As her red eyes searched the room for entrances, windows and tried to keep her bearings, she saw Olivia de Vere, lying on the table and on her back in a white gown, a pair of carving knives laid around her.
There was a grill set beside her.
Remilia buried a dismayed growl into mister Osbourne's back, her fingers clutching his ruined belly tighter.
Olivia's head lolled drunkenly, her eyes briefly latching onto Remilia, her gaze glassy and far away.
As the wheelbarrow trundled on, a shape watched her go from the ceiling, its yellow teeth grinning beneath the smoggy light that covered it.

"You couldn't have used the servant's entrance?" A thin, rasping voice asked.

"I imagined our guests were feeling antsy, so I thought I'd give them proof that we mean to entertain them. Shame can get in the way of wickedness if left- what in God's name happened to you?"

"The witch ruined me," A creature of coalescing smoke and shadow whispered as it hove into view, its fingers falling through the rim of the wheelbarrow, "I go to finish my work. The little ones still remain."

They must have meant Patchouli. Remilia stared up at the ghost as it glanced down at her. "I bled your little friend dry for taking my body, vampire. She squealed like a pig. Know that as they make a meal of you."

Remilia felt tears brim her eyes as she showed her teeth. The djinn turned from her in time for a drowned woman to loom into Remilia's face, her fair features smiling darkly. "Hello, sweetie. My, things are taking a turn for the disastrous for you, aren't they?" Morgen beamed.

Remilia said nothing, her red-eyes staring hatefully up at her.
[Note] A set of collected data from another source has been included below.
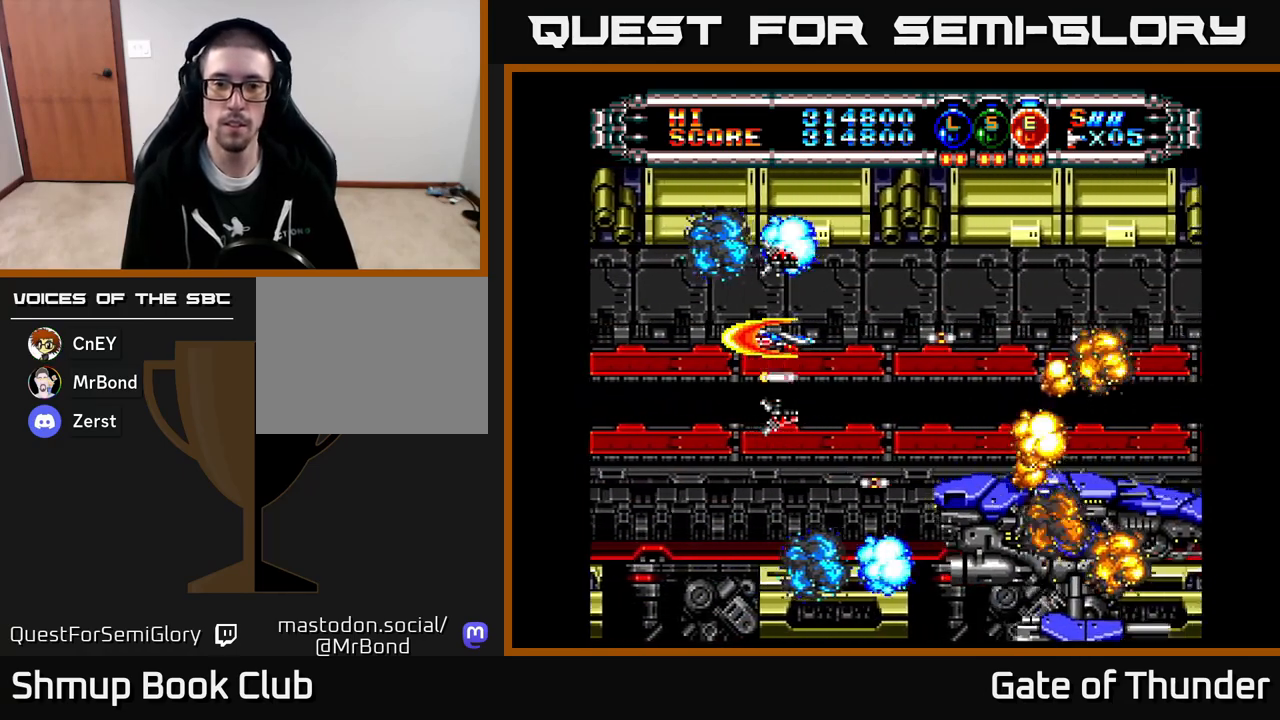
{"buttons": [], "left_stick": "center", "events": [[117, "DPAD_DOWN", "down"], [183, "DPAD_DOWN", "up"]]}
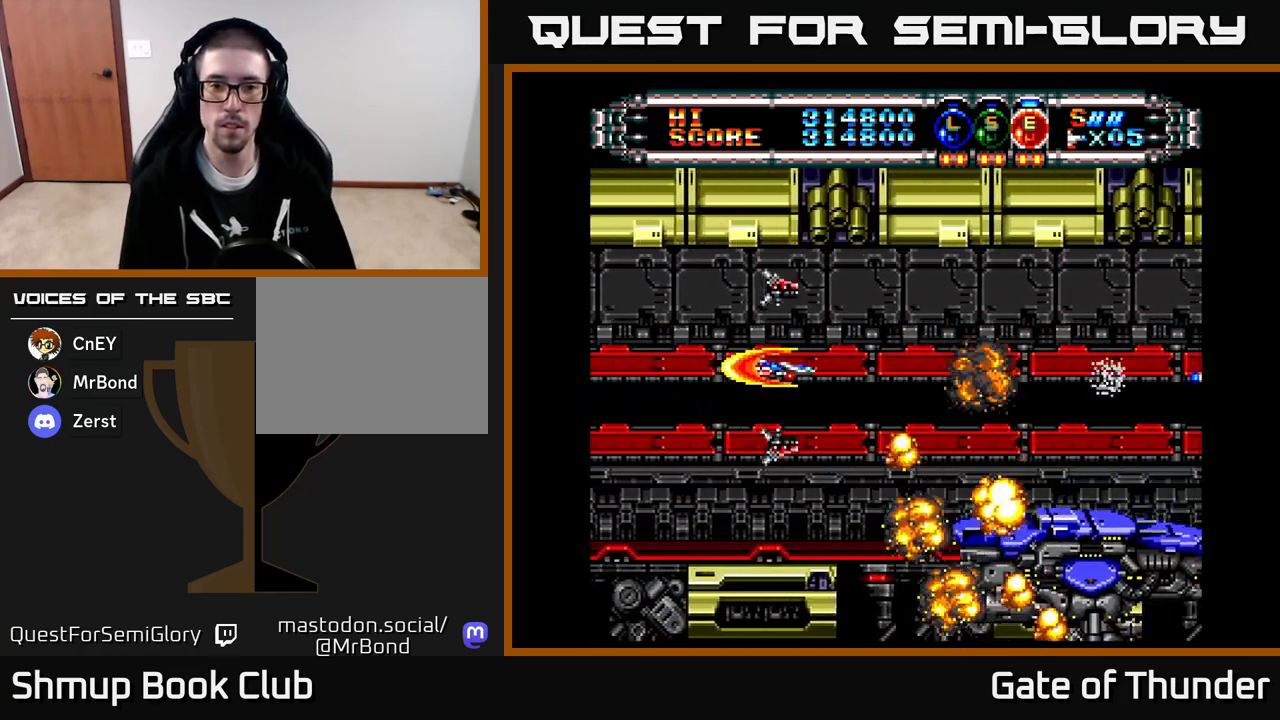
{"buttons": ["X"], "left_stick": "center", "events": [[33, "X", "down"]]}
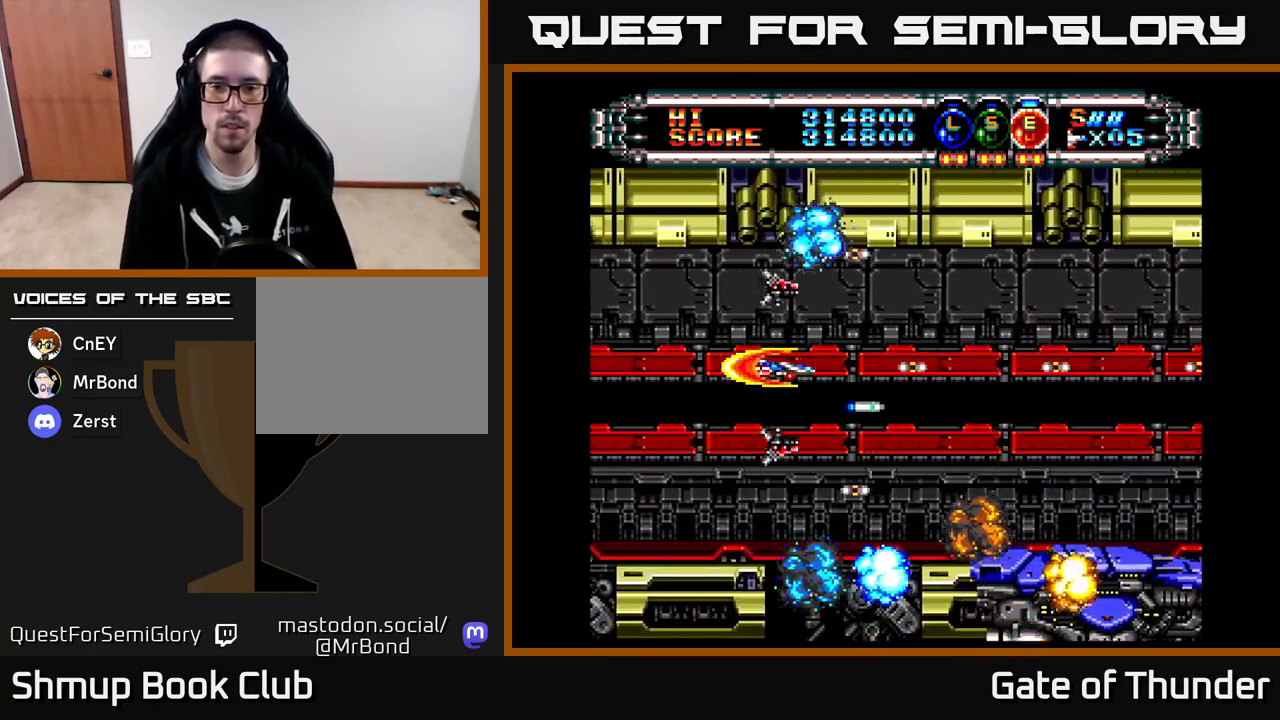
{"buttons": ["X"], "left_stick": "center", "events": [[283, "DPAD_DOWN", "down"], [333, "DPAD_DOWN", "up"]]}
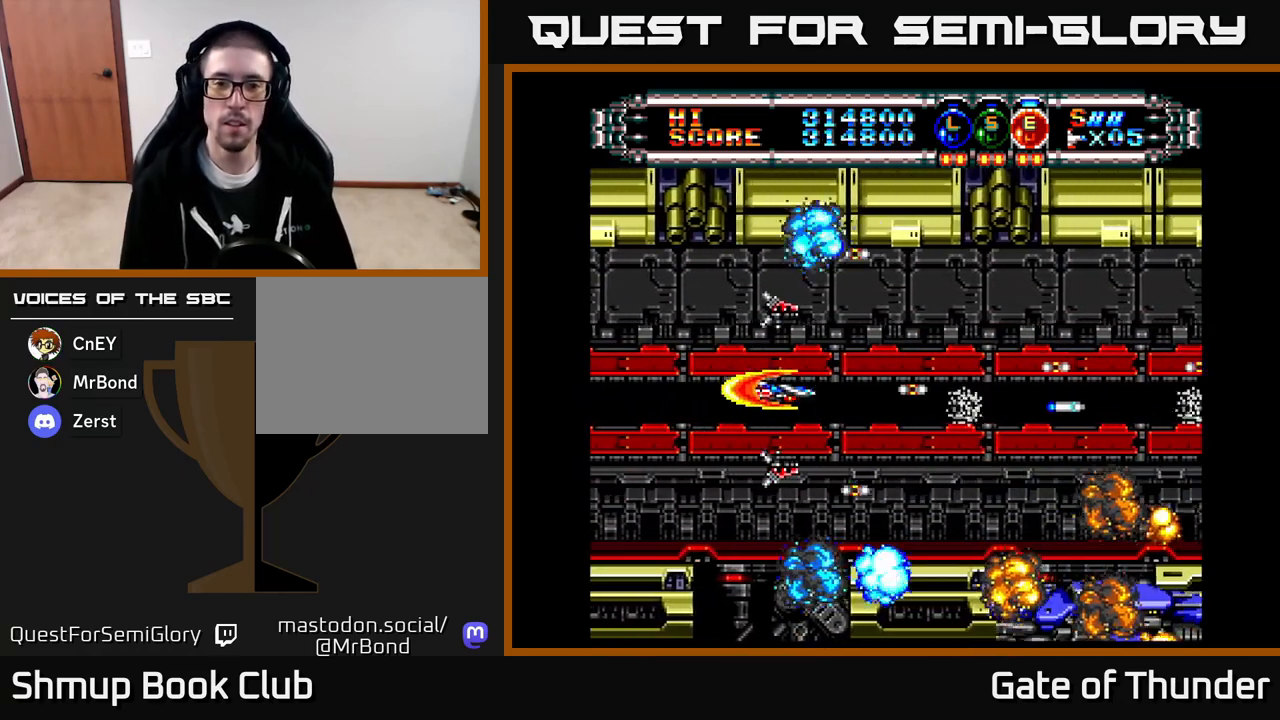
{"buttons": ["X", "DPAD_RIGHT"], "left_stick": "center", "events": [[333, "DPAD_RIGHT", "down"]]}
"Nothing to say? I don't think she likes me. Say, why haven't we done away with her?" Morgen gabbled.

"Edwin's orders. Keep her here until the delegation from Wallachia arrive. A bargain has been struck, apparently." Jill said.
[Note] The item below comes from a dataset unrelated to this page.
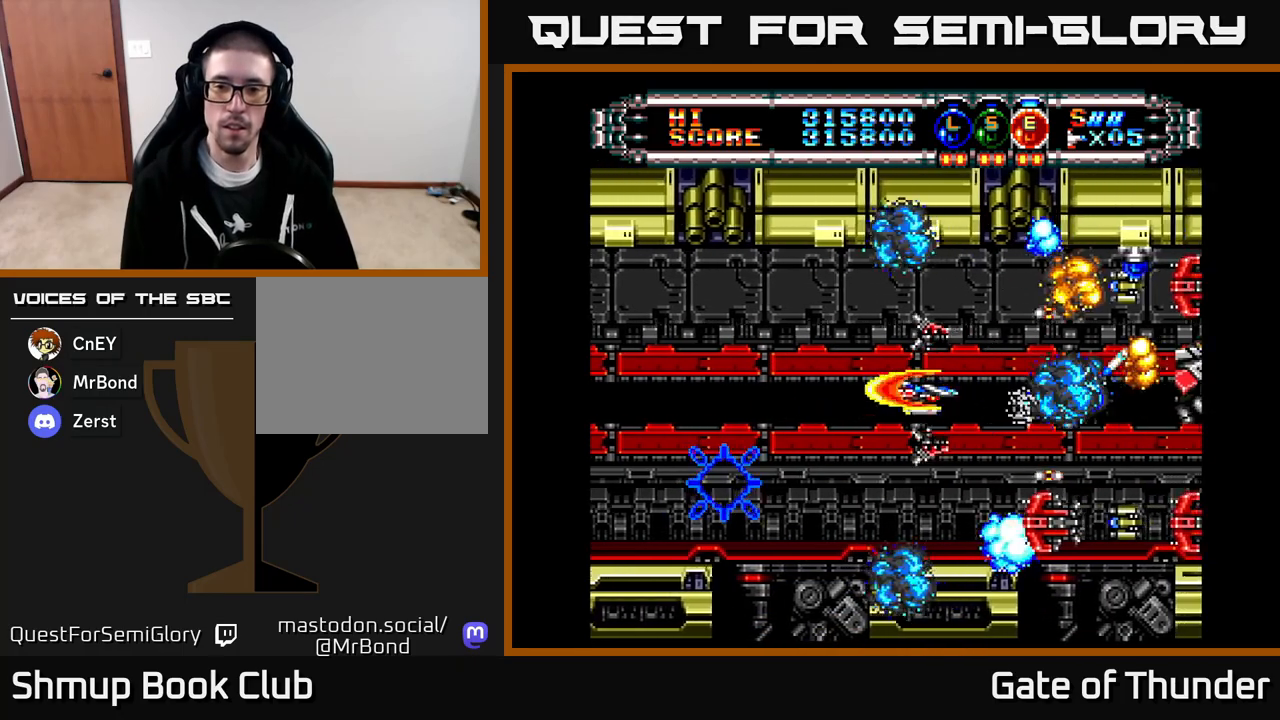
{"buttons": ["X", "DPAD_RIGHT"], "left_stick": "center", "events": [[167, "DPAD_LEFT", "down"], [250, "DPAD_DOWN", "down"], [317, "DPAD_DOWN", "up"], [350, "DPAD_LEFT", "up"], [483, "DPAD_RIGHT", "down"]]}
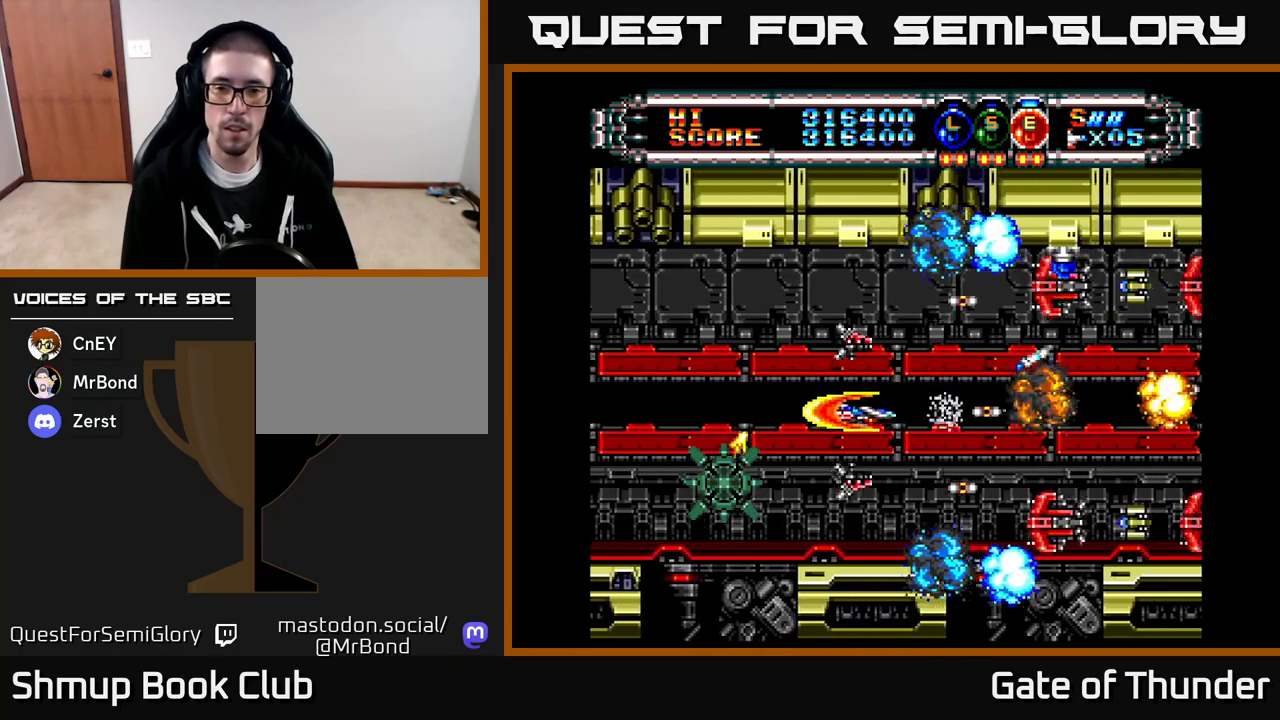
{"buttons": ["X", "DPAD_RIGHT"], "left_stick": "center", "events": [[233, "DPAD_RIGHT", "up"], [467, "DPAD_RIGHT", "down"]]}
"Ahh, but that is a shame." A man's voice intoned, a cultured, delicate sound. The butler floated into view, with his strong jawline, his grey-streaked hair and possessing a face as lined as mister Osbourne's. Remilia might have guessed at him being an approachable and kind-hearted sort, but for the words spoken and the light in his eyes.
"Was rather curious if the dog could do anything palatable with live vampire." Prosechtikos drawled.

"Now you've got me curious. Suppose they'd be willing to part with the flesh?" Morgen chirped, her fingers drumming the wheelbarrow's lip, "Present her head to the Wallachians, that's the bit they're after, isn't it? Or is it a vampire's heart that's the key-"

"Kill you." Remilia heard herself slur, interrupting them all.

Morgen and Prosechtikos shared a surprised look, as though spoken to by a piece of furniture. Then they began to laugh at her.
Remilia felt the cold burn of humiliation, a raspy growl rising from her throat, a sudden grip on her wrist stopping her from saying more.

"Don't." Mister Osbourne murmured.

The initial shock at hearing him speak made her stop.
She ignored the derision the butler and the water spirit directed at her, focusing on keeping her hands locked on the wound in his belly. She noticed that Jill didn't partake in the teasing. She realised the werewolf was watching her warily, only speaking up when Remilia held her gaze. "Tilghman."

"Yes, miss." A familiar shape skulked into Remilia's view. The rifleman she had let live, after Trafalgar.

"Take them to the dungeons. Be sure to keep them apart. Different blocks." Jill said.

"Your will, miss." Tilghman's voice was a hollow thing as he took up the handles. Jill's attention was still on Remilia as the vampire and the tutor were carted out of the hall and into the dark depths of the Chateau's west wing.